■ WHAT YOU WILL DO
Find each line in the records that contains the word "dopolední" and copy those lines out in full.

** DATASET RECORDS follows **

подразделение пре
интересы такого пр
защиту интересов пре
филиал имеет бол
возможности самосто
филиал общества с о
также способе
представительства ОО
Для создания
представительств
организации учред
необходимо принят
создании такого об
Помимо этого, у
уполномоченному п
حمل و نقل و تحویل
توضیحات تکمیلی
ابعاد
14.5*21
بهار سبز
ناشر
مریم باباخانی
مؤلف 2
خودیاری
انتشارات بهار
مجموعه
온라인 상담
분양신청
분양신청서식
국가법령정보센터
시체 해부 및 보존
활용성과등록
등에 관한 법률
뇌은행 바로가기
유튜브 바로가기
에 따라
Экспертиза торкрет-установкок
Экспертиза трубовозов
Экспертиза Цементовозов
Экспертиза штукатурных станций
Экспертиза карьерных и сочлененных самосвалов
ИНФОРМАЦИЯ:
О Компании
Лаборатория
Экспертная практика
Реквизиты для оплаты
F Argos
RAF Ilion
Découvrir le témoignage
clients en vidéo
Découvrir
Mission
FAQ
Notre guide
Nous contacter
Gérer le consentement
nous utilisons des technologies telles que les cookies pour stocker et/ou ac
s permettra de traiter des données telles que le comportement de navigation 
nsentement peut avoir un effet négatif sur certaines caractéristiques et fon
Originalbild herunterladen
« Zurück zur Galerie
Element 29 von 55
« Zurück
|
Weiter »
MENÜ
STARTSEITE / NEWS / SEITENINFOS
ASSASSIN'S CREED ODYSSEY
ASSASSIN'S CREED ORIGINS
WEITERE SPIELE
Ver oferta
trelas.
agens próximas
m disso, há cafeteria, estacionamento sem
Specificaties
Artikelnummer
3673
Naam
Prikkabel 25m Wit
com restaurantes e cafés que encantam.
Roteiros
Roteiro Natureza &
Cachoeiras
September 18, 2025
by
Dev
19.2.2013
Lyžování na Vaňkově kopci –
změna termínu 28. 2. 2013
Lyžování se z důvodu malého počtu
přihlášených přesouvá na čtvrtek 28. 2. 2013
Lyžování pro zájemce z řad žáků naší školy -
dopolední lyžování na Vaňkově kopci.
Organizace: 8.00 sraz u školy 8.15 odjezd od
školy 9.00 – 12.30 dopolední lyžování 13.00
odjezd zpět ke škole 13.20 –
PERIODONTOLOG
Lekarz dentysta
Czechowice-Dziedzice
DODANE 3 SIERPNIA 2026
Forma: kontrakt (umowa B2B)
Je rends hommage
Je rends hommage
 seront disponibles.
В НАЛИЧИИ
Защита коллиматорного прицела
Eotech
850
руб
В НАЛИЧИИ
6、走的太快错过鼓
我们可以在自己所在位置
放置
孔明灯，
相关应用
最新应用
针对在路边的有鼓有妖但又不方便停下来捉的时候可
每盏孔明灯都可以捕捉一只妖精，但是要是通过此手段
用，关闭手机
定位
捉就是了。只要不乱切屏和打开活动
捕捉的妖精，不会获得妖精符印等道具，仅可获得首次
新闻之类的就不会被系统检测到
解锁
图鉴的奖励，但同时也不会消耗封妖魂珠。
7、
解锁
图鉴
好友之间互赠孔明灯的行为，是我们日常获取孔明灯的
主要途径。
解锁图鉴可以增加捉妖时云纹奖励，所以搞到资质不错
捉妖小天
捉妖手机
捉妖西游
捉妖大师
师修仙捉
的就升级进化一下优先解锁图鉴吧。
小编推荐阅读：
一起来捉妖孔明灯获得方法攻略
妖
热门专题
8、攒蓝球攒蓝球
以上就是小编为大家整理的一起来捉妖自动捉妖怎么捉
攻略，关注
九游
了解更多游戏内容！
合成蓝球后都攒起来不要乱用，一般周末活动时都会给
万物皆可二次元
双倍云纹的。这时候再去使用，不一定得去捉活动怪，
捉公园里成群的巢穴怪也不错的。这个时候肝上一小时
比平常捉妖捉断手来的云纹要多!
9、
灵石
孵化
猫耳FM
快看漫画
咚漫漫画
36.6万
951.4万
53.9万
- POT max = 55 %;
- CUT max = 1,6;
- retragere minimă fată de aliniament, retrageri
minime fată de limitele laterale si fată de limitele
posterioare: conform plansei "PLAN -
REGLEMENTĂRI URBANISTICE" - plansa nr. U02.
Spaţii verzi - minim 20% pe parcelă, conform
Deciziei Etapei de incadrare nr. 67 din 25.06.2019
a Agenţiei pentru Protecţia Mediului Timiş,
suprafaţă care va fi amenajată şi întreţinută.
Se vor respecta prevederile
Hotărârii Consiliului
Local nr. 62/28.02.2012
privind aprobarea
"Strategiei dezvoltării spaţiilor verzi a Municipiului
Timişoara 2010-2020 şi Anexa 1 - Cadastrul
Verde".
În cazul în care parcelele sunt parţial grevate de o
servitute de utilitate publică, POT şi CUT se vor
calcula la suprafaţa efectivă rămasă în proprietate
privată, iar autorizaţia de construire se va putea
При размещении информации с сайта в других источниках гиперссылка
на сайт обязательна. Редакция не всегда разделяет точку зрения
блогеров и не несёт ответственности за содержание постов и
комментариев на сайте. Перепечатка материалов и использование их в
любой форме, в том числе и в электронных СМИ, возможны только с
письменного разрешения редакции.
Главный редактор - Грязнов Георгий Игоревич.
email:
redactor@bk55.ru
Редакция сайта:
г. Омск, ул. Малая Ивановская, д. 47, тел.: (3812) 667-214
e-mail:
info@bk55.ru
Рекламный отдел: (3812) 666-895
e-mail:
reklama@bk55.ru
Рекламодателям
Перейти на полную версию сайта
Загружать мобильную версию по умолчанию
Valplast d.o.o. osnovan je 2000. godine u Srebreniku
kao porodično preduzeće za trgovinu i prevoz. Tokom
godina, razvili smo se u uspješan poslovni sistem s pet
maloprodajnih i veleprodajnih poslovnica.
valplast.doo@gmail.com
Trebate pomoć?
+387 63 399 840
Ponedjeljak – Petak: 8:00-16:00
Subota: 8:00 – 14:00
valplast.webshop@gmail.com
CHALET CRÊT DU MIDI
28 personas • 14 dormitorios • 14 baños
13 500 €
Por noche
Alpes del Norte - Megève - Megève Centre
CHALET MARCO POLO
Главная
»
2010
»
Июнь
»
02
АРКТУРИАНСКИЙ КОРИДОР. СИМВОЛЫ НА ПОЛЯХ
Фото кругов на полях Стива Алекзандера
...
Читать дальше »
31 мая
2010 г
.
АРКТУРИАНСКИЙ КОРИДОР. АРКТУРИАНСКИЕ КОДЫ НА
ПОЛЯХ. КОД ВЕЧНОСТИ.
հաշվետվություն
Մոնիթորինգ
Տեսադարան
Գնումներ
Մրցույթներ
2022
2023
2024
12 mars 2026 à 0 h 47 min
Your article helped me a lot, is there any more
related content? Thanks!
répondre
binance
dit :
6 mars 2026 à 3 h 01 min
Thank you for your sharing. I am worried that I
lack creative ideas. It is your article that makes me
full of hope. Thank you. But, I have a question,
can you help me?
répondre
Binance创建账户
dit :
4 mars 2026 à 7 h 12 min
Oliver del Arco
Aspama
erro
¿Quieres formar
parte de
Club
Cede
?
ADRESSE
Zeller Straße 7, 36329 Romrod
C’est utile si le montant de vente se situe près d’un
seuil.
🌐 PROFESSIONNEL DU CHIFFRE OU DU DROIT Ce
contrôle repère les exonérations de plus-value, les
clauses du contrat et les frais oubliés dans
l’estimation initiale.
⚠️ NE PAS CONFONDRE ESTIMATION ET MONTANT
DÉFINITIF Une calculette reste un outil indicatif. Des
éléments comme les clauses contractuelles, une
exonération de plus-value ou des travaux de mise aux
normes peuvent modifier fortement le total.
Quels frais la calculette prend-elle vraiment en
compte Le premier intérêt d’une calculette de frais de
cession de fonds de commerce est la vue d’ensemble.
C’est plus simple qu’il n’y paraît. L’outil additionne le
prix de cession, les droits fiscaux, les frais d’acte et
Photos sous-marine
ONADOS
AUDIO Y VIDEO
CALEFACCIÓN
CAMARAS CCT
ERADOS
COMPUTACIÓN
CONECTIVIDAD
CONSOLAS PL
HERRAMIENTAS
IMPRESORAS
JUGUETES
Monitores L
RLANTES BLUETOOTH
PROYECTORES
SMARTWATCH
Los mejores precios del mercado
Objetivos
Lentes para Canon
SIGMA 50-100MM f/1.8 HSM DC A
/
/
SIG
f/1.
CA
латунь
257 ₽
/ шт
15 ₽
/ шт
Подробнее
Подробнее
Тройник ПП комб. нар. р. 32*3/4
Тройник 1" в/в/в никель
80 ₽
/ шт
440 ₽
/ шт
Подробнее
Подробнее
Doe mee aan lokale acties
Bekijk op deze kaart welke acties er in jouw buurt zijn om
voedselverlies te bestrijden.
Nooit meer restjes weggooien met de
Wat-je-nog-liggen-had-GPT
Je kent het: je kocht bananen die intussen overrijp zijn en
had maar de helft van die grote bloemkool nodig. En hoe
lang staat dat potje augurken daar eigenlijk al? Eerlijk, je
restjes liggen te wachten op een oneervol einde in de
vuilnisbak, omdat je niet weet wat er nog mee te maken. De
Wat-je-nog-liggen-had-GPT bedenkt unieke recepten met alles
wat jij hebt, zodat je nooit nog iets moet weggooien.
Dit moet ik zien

** End of DATASET RECORDS **

■ SOLVED EXERCISE
dopolední lyžování na Vaňkově kopci.
školy 9.00 – 12.30 dopolední lyžování 13.00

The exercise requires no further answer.